An interesting corollary of this trend is that law firms are beginning to offer a broader set of services themselves. While we are yet to see any law firms seriously dip their toes into the accounting game, there have been other avenues that law firms have been more comfortable expanding into. Some firms are hitting back by offering consulting services and business support to in-house legal functions and even to business units within a client. Gilbert and Tobin’s “g+t <i>” strategy, Allens Accelerate or MinterEllison’s Flex program are good examples of traditional firms implementing innovative strategies to retain clients and provide ‘end-to-end solutions’.
Where Does This Leave NewLaw Players?
If the Big 4’s strategy turns out to be right, it will be a good development for NewLaw players. This is because it will be proof of the fact that clients are seeking to do things differently. Market disruption does not play out in just one way. It tends to do so messily and with a substantial amount of contradiction. If clients want something that BigLaw isn’t giving them, there’s a good chance they’ll find it elsewhere. It stands to reason that any client that has tried to be innovative in the past and had a good experience will be more likely to try something new and innovative again in the future.
It may not be the case, however, that clients will assess their options and choose to stick with just one. Many businesses have long-standing relationships with their law firms that are deeply entrenched, and may not wish to leave those firms altogether. MDPs may not be able to offer all legal services, at least in the short term, but may be useful for particular legal areas, such as tax, which often goes hand in hand with accounting issues. For ‘business as usual’ work, such as high-volume contract generation or reviews, clients or the legal teams themselves may outsource to companies like LegalVision, to benefit from a commoditised approach.
There is no reason a client couldn’t keep more complex work with their current BigLaw partners, move specialised legal services that are related to finance or tax to an MDP and pass on more commoditised work to a NewLaw player. This feeds into a trend of stratification in the industry as well as opening up opportunities for collaboration.
NewLaw firms do a lot of business by forming partnerships and collaborations with other firms or service providers. No doubt MDPs will require the services of legal tech players, Legal Process Outsourcing (LPOs) and new legal software. At the same time, the increased pressure that MDPs are bringing to bear on traditional firms may lead the BigLaw players themselves to seek out opportunities with NewLaw innovators to make their value proposition more appealing to clients. Overall, the discussion of innovating within the legal industry seems to have generated a domino effect, prompting the big law firms, the MDPs and the NewLaw players to find better ways of delivering legal services to clients.

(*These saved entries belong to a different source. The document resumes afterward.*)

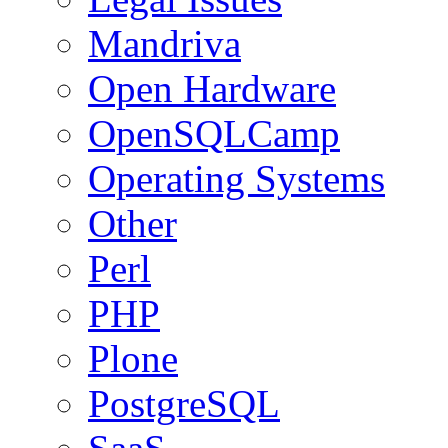
Mandriva
Open Hardware
OpenSQLCamp
Operating Systems
Other
Perl
PHP
Plone
PostgreSQL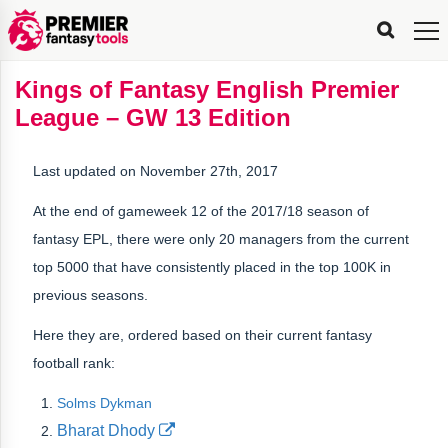
FPL
FPL
FPL
FPL
FPL
Planning
Live
Gameweek
Stats
Leaderboards
Tools
Tools
Tools
&
Analysis
Rate
Player
What’s
All-
Country
Most
Top
Tools
Kings of Fantasy English Premier
My
Stats
FPL
FPL
Scout
FPL
Live
Live
Best
Captain
Transfer
Bench
My
Time
Rankings
Popular
FPL
FPL
Explorer
Fixture
Planner
x
Manager
FPL
Mini-
FPL
Picker
Recommendations
Recommendations
All-
Manager
FPL
Captain
League – GW 13 Edition
Team
FPL
Captain
Transfer
Manager
Hindsight
Difficulty
PFT
Tracker
Rank
League
Captain
&
Time
Rankings
Managers
Pickers
Team
Picks
Analyzer
Compare
Dream
Team
Analyzer
Picks
xPoints
Rank?
Analyzer
Analyzer
Team
Reveal
&
Last updated on November 27th, 2017
Stats
At the end of gameweek 12 of the 2017/18 season of
fantasy EPL, there were only 20 managers from the current
top 5000 that have consistently placed in the top 100K in
previous seasons.
Here they are, ordered based on their current fantasy
football rank:
Solms Dykman
Bharat Dhody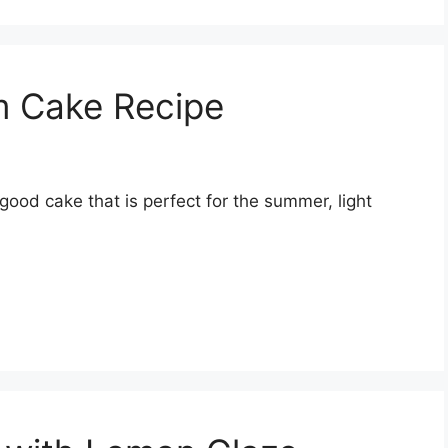
 Cake Recipe
od cake that is perfect for the summer, light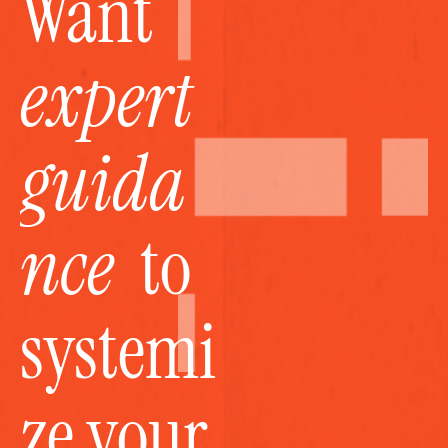
Want 
expert 
guida
nce
  to 
systemi
ze your 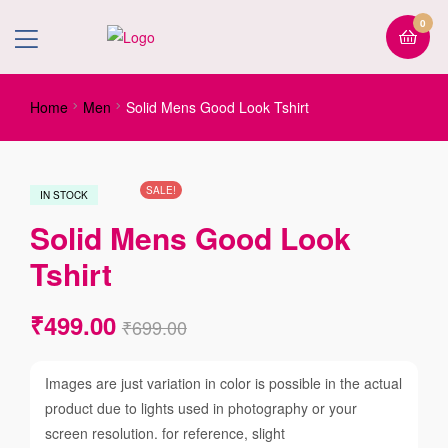
0
Home
Men
Solid Mens Good Look Tshirt
SALE!
IN STOCK
Solid Mens Good Look
Tshirt
₹
499.00
₹
699.00
Images are just variation in color is possible in the actual
product due to lights used in photography or your
screen resolution. for reference, slight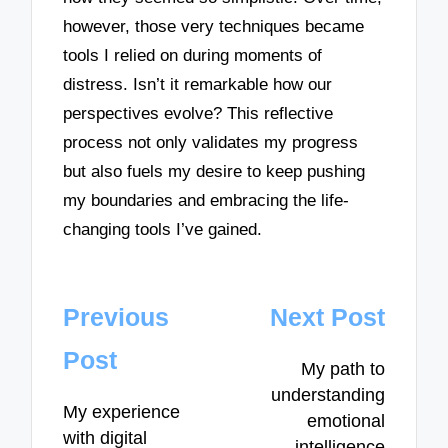
however, those very techniques became
tools I relied on during moments of
distress. Isn’t it remarkable how our
perspectives evolve? This reflective
process not only validates my progress
but also fuels my desire to keep pushing
my boundaries and embracing the life-
changing tools I’ve gained.
Post
Previous
Next Post
navigation
Post
My path to
understanding
My experience
emotional
with digital
intelligence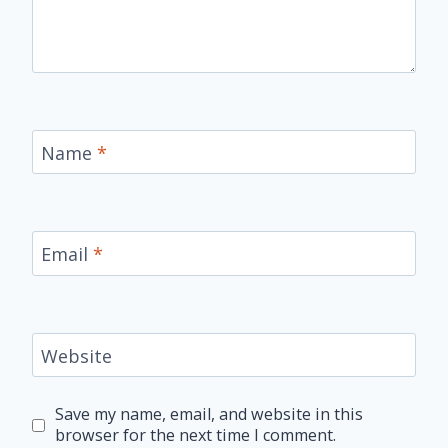
Name
*
Email
*
Website
Save my name, email, and website in this
browser for the next time I comment.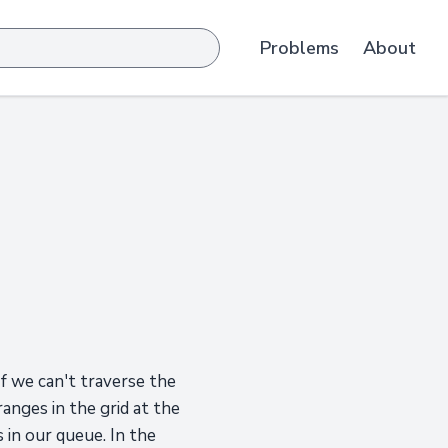
Problems
About
f we can't traverse the
anges in the grid at the
 in our queue. In the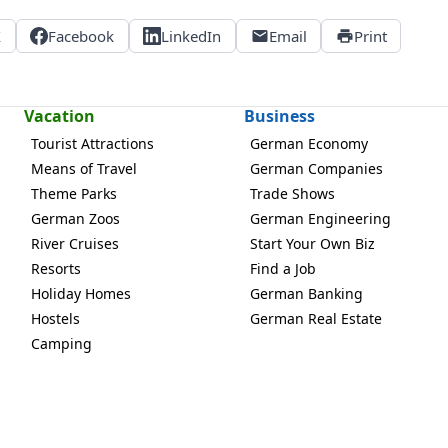
X
Facebook
LinkedIn
Email
Print
Vacation
Business
Tourist Attractions
German Economy
Means of Travel
German Companies
Theme Parks
Trade Shows
German Zoos
German Engineering
River Cruises
Start Your Own Biz
Resorts
Find a Job
Holiday Homes
German Banking
Hostels
German Real Estate
Camping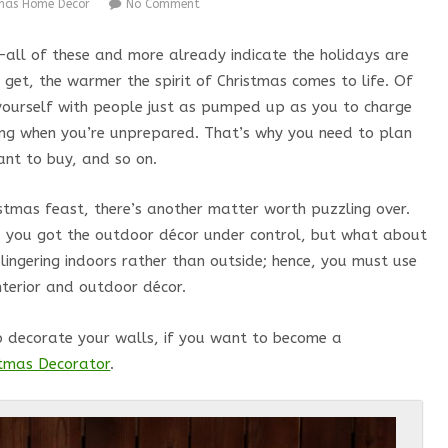
tmas Home Decor
No Comment
s—all of these and more already indicate the holidays are
 get, the warmer the spirit of Christmas comes to life. Of
d yourself with people just as pumped up as you to charge
ming when you’re unprepared. That’s why you need to plan
ant to buy, and so on.
istmas feast, there’s another matter worth puzzling over.
e, you got the outdoor décor under control, but what about
e lingering indoors rather than outside; hence, you must use
interior and outdoor décor.
o decorate your walls, if you want to become a
istmas Decorator
.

In an increasingly competitive market, every industry is seeking to innovate to improve their practices and reduce costs. Instead of the initial uptake of MDPs, the development of legal technology and software, and the rise of NewLaw startups such as LegalVision, BigLaw firms may seek to innovate to make their services attractive to clients whose needs are rapidly changing. Or these firms may seek to segment the market further by emphasising the benefits of increased specialisation. We are yet to see the effects of these changes. Overall, the trend is exciting and important for keeping the momentum of innovation going in the legal industry, as it has the potential to add real value for clients. We’ll be keeping a close eye on how these practices go over the next twelve months or so, as we expect the legal industry at large will.